`Mathematical Problems in EngineeringVolume 2007, Article ID 17058, 21 pageshttp://dx.doi.org/10.1155/2007/17058`
Research Article

## Conjugate Heat Transfer of Mixed Convection for Viscoelastic Fluid Past a Stretching Sheet

1Department of Network and Communication, Diwan College of Management, Diwan University, 87-1, Nansh Li, Madou Jen, Tainan, Taiwan 72153, China
2Department of Computer Science and Information Engineering, Diwan College of Management, Diwan University, 87-1, Nansh Li, Madou Jen, Tainan, Taiwan 72153, China

Received 18 July 2006; Revised 28 October 2006; Accepted 27 December 2006

Academic Editor: Kumbakonam Rajagopal

Copyright © 2007 Kai-Long Hsiao and Guan-Bang Chen.
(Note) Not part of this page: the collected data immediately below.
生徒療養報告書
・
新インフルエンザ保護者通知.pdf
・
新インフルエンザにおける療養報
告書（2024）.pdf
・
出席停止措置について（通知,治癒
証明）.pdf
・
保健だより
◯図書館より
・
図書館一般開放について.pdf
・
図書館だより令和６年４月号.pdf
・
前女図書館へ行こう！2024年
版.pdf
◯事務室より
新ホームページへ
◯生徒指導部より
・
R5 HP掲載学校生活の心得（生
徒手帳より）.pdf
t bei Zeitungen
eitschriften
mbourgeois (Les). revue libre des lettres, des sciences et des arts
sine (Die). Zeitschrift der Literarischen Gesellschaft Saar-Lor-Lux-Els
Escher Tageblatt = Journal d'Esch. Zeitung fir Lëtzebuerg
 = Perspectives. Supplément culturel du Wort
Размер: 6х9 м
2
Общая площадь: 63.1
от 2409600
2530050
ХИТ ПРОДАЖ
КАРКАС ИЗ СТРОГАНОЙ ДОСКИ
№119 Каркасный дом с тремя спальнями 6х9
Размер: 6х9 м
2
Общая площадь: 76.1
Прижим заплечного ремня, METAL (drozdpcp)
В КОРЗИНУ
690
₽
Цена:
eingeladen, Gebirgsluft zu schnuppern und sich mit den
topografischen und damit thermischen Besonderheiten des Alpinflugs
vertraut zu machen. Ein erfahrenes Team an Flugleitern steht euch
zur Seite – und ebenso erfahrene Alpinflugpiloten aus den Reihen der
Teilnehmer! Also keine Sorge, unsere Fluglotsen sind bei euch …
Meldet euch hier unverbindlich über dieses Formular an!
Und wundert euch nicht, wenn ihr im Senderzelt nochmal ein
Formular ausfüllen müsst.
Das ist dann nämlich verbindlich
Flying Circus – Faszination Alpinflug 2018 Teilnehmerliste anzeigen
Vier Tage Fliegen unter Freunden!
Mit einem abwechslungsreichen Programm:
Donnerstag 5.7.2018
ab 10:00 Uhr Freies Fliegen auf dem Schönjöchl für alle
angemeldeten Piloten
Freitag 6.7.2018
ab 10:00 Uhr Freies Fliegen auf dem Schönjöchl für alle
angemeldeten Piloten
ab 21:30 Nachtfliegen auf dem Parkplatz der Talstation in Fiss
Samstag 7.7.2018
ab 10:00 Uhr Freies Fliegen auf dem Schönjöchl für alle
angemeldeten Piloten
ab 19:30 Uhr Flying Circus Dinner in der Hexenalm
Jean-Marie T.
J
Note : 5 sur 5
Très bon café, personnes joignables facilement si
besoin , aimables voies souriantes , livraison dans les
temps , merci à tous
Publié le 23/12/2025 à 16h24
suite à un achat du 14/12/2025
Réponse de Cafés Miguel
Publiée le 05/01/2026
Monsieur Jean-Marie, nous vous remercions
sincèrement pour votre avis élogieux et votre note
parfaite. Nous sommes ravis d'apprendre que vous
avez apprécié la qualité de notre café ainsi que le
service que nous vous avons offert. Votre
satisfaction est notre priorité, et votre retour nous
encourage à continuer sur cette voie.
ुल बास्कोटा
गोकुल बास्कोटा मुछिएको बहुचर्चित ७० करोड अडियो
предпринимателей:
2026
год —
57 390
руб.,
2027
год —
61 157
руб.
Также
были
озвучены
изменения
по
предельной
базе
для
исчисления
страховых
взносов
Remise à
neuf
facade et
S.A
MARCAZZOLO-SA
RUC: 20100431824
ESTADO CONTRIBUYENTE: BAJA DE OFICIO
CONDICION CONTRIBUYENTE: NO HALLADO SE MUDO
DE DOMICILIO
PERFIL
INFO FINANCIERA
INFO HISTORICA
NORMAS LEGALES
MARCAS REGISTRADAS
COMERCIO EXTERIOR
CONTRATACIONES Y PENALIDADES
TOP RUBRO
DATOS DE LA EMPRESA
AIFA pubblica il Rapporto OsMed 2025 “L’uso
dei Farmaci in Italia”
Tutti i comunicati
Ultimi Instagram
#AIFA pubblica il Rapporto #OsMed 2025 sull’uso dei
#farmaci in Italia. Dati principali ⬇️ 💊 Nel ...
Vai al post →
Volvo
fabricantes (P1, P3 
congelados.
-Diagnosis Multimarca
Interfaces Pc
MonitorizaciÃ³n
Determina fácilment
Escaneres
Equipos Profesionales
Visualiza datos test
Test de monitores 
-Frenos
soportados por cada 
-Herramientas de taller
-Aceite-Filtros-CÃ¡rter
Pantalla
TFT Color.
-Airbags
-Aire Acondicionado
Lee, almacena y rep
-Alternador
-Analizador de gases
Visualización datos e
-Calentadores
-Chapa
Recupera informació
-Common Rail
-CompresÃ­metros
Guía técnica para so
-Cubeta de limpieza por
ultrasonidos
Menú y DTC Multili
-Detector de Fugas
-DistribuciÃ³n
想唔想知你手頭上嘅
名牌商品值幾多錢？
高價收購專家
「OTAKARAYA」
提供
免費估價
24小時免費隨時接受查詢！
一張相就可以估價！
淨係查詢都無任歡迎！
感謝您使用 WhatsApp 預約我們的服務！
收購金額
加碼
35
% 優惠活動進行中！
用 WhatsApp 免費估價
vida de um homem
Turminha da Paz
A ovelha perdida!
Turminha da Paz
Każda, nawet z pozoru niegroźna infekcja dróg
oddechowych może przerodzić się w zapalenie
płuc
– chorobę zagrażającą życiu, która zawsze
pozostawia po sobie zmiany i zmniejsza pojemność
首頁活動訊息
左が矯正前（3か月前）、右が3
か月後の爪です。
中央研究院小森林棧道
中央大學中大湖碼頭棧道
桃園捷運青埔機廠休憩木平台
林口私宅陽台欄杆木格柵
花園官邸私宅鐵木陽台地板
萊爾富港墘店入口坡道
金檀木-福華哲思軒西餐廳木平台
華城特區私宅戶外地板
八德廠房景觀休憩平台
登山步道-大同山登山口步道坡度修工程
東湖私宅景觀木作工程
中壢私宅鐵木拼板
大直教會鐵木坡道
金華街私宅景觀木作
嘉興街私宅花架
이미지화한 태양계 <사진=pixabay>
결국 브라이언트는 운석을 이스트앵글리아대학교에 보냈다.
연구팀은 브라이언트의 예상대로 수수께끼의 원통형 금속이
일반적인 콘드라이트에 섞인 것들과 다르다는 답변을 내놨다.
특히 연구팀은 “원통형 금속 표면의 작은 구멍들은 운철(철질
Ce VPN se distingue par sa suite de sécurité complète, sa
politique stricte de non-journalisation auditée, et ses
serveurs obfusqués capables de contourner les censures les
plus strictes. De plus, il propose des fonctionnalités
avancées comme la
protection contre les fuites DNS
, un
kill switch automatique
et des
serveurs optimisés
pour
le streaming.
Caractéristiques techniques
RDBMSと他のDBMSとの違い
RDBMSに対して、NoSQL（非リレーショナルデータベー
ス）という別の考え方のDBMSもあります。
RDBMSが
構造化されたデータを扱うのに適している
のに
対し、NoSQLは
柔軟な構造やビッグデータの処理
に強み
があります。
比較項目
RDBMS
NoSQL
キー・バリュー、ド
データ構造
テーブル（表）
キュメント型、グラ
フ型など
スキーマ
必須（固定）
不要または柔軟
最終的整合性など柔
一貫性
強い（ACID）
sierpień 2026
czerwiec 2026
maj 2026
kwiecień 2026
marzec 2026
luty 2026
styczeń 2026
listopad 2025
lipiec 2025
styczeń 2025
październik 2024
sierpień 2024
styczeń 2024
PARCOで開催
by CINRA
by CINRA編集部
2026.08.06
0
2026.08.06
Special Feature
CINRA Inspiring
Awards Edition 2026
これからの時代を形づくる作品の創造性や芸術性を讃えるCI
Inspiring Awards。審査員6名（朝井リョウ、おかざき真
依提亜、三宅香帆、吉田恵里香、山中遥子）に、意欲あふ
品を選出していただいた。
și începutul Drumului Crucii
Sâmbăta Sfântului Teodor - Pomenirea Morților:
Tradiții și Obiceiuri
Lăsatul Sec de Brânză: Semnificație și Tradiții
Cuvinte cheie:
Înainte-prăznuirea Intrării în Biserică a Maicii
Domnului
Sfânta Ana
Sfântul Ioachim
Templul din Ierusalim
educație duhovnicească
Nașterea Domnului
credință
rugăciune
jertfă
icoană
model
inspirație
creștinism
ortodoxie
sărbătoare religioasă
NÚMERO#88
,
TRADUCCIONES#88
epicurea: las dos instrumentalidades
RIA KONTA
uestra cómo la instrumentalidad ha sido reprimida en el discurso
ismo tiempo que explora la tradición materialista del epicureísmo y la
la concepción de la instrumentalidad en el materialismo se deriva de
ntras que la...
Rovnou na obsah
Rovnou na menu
This is an open access article distributed under the Creative Commons Attribution License, which permits unrestricted use, distribution, and reproduction in any medium, provided the original work is properly cited.

#### Abstract

A conjugate heat transfer problem of a second-grade viscoelastic fluid past a stretching sheet has been studied. Governing equations include heat conduction equation of a stretching sheet, continuity equation, momentum equation, and energy equation of a second-grade fluid, analyzed by a combination of a series expansion method, the similarity transformation, and a second-order accurate finite-difference method. These solutions are used to iterate with the heat conduction equation of the stretching sheet to obtain distributions of the local convective heat transfer coefficient and the stretching sheet temperature. Ranges of dimensionless parameters, the Prandtl number Pr, the elastic number E and the conduction-convection coefficient Ncc are from 0.001 to 10, 0.0001 to 0.01, and 0.5 to 2.0, respectively. A parameter G, which is used to represent the dominance of the buoyant effect, is present in governing equations. Results indicated that elastic effect in the flow could increase the local heat transfer coefficient and enhance the heat transfer of a stretching sheet. In addition, same as the results from Newtonian fluid flow and conduction analysis of a stretching sheet, a better heat transfer is obtained with a larger Ncc, G, and E.